Dennoch ist es spannend und unvergesslich und man bekommt Lust darauf, möglicherweise den gesamten Fluss zu paddeln. Pakistan wird dabei jedoch etwas dagegen haben.
Nur noch 4 Tage Permit, dann müssen wir Nubra verlassen. Wir sind in Form und paddeln einen weiteren Klassiker, der jedoch noch kaum als selbiger erkannt ist und es hoffentlich auch nie wird. Der Hunder ist ein steiler, wilder Fluss, der ebenfalls in den Shyok mündet. Sein Unterlauf ist wenige Male befahren durch lokale Paddler aus Leh. Ein wunderbar wilder Ritt mit dem Kajak, der schnellste Manöver verlangt. Ich bin ganz schön froh, als ich gut beim Ausstieg ankomme, denn ich paddle heuer mit einem Boot, an das ich nicht gewöhnt bin. Seinen Oberlauf ist noch unbezwungen wie es aussieht und wir verbringen einen ganzen Tag mit Besichtigen. Mir ist jedoch von Anfang an klar, dass der Wasserstand zu hoch ist. Brenton ist etwas enttäuscht, dass niemand ernsthaft die Gefahren einer Befahrung riskieren möchte. Bei Niederwasser wäre es sicher eine spannende Sache, doch in dieser Region muss man nicht immer an die Grenzen gehen, man ist ohnedies in vielerlei Hinsicht grenzwertig unterwegs in diesem Teil unserer Erde.
Stephan, „alles gut Oida!“, die Tage bin ich mir bewusst geworden, wie sehr du abgehen wirst! Aber egal, wie alles läuft, du lebst in jedem Fall in mir weiter; ein Teil von dir in jedem Fall! Ja und mit dir habe ich immer gezeigt, dass man nicht in den Himalaya muss, um Abenteuer zu erleben. Doch es gibt ja auch andere Gründe, warum man Plätze, Täler und Völker besucht, mit denen wir ohnedies seit jeher (nicht nur dank der Seidenstraße) sehr eng verbunden sind; mehr als man oft umgangssprachlich äußert, wenn man „von einer anderen Welt“ spricht. Aber das ist eine andere Geschichte.

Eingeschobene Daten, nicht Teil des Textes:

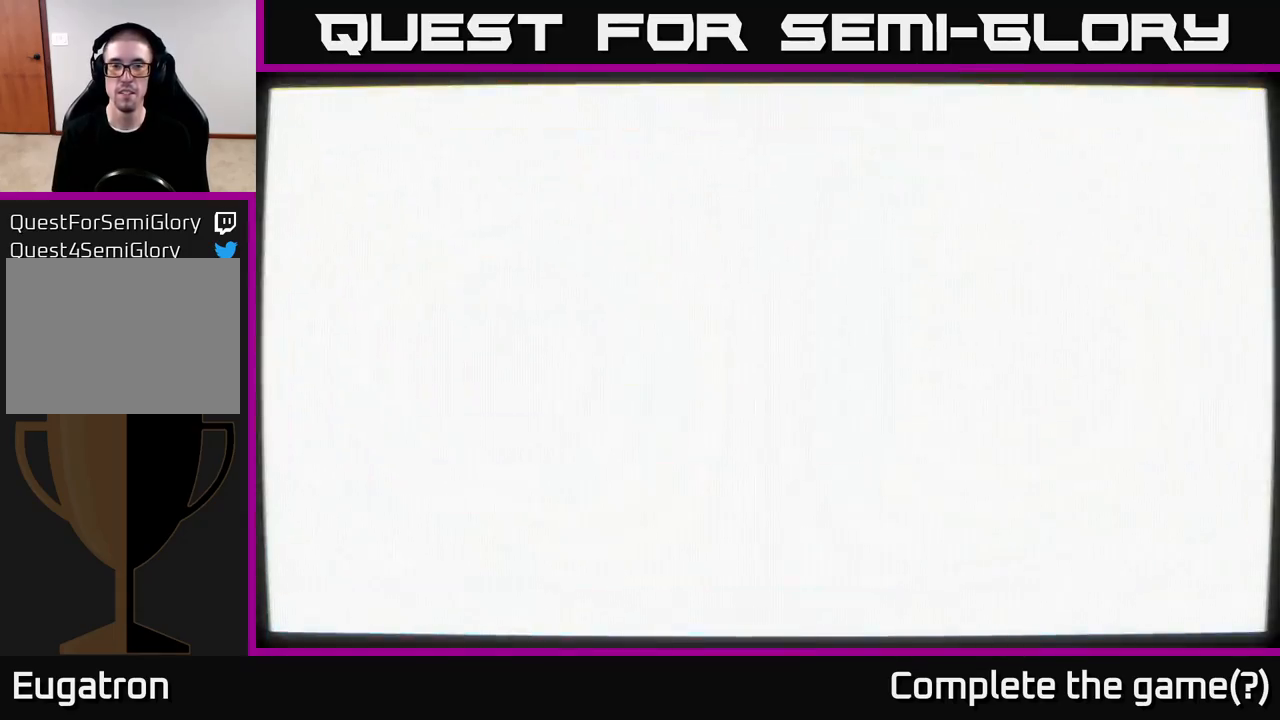
{"buttons": [], "left_stick": "center", "right_stick": "center", "events": []}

Danke an die Firma outdoorer, die mir ein Zelt zur Verfügung gestellt hat; „ein Zuhause für den Weg“. Es ist ein super Zelt, das in heimatlichen Gefilden seine Wurzeln hat und einem fern von zu Hause immer noch das Gefühl von Heimat gibt.
Gerade für den Kajaksport interessiert sich kaum jemand in unserem Land und derweil bin ich mir sicher, gibt es kaum einen Sport, der den Menschen am Ufer so viel Freude beim Zusehen bereitet. Ich kann mich nur ganz selten erinnern, dass am Flussrand oder auf Brücken nicht staunende Menschen standen; Kinder die begeistert winken; und das nicht nur in Ladakh. Mögen die 3% der letzten wilden Flüsse in Österreich auch in Zukunft noch frei fließen können, nicht nur wegen dem Kajaksport; das ist wohl der am wenigsten wichtige Grund!